= Source records =
==========
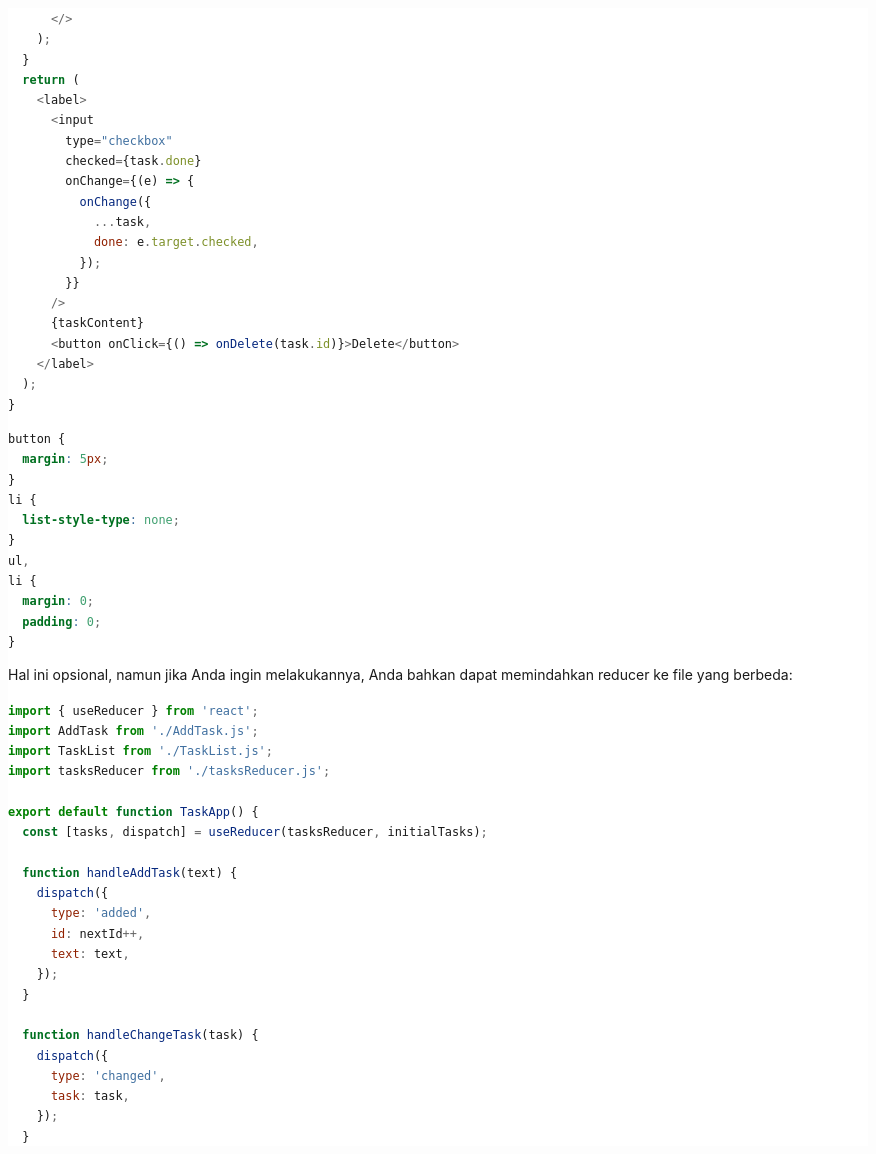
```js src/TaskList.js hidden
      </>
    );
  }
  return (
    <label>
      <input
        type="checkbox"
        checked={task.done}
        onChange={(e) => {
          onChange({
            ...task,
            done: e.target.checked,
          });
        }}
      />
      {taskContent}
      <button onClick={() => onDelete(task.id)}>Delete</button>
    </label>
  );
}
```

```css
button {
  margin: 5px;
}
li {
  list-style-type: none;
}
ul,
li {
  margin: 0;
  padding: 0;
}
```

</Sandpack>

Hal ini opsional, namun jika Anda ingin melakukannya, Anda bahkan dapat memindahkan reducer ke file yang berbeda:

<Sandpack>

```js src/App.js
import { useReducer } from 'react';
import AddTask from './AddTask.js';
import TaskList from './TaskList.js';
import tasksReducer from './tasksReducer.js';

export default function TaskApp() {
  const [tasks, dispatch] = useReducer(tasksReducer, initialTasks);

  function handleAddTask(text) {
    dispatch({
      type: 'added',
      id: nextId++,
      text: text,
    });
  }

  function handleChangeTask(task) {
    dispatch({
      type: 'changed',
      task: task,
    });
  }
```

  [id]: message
==========
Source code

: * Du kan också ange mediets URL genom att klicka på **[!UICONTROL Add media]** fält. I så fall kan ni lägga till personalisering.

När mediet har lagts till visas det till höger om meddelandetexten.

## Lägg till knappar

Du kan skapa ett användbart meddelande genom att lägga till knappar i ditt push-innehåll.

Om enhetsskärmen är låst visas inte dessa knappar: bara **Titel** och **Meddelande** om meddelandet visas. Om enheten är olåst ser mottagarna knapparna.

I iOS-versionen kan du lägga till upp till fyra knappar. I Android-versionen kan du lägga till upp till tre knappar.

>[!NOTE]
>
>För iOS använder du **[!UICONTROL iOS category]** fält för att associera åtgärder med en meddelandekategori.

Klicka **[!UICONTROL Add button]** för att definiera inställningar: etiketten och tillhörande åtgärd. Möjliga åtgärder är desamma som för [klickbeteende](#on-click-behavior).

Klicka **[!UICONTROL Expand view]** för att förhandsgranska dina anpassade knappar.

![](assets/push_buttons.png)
==========
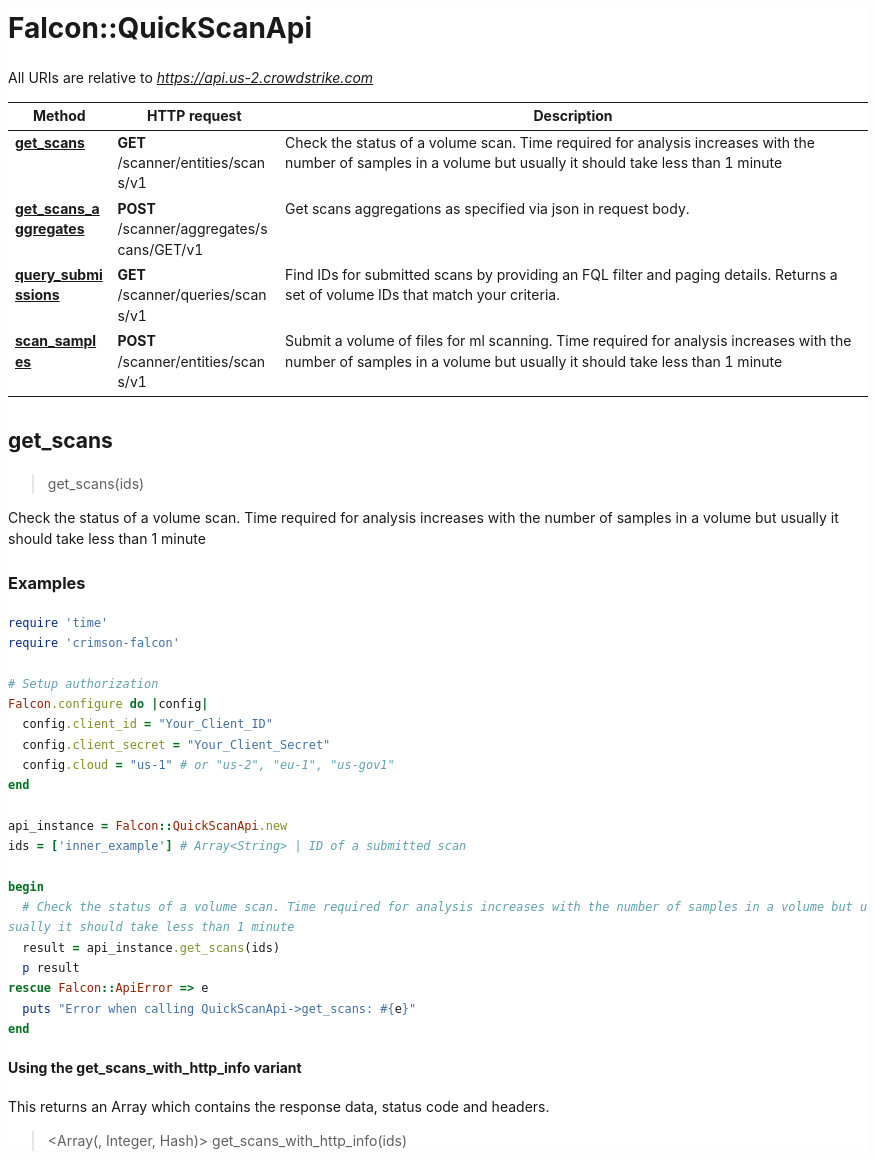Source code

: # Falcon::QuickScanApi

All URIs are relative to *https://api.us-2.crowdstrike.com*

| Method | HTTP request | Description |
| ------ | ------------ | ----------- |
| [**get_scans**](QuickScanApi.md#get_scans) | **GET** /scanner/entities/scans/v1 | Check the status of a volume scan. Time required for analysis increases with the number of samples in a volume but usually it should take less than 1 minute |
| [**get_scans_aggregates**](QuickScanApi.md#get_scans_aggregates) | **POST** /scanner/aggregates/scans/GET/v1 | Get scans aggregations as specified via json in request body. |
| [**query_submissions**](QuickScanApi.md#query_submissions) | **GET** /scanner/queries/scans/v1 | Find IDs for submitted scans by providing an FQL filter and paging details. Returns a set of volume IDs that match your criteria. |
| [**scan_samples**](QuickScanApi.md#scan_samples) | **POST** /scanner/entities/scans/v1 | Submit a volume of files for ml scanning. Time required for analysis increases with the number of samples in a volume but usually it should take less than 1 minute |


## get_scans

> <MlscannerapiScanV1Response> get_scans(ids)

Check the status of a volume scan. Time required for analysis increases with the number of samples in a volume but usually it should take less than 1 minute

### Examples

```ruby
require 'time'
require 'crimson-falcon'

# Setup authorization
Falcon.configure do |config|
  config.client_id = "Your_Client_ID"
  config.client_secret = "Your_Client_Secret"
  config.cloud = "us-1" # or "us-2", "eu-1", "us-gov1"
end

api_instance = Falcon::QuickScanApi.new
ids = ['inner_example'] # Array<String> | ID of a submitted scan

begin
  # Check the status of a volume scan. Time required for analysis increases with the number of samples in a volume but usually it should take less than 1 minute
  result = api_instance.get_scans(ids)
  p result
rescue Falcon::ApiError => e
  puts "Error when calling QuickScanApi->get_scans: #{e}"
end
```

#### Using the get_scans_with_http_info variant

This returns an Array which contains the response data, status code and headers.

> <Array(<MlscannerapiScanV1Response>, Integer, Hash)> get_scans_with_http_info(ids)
==========
= TASK ITEM =
Each line above that contains the word "lägga" should be copied.

= THE COMPLETED TASK =
: * Du kan också ange mediets URL genom att klicka på **[!UICONTROL Add media]** fält. I så fall kan ni lägga till personalisering.
Du kan skapa ett användbart meddelande genom att lägga till knappar i ditt push-innehåll.
I iOS-versionen kan du lägga till upp till fyra knappar. I Android-versionen kan du lägga till upp till tre knappar.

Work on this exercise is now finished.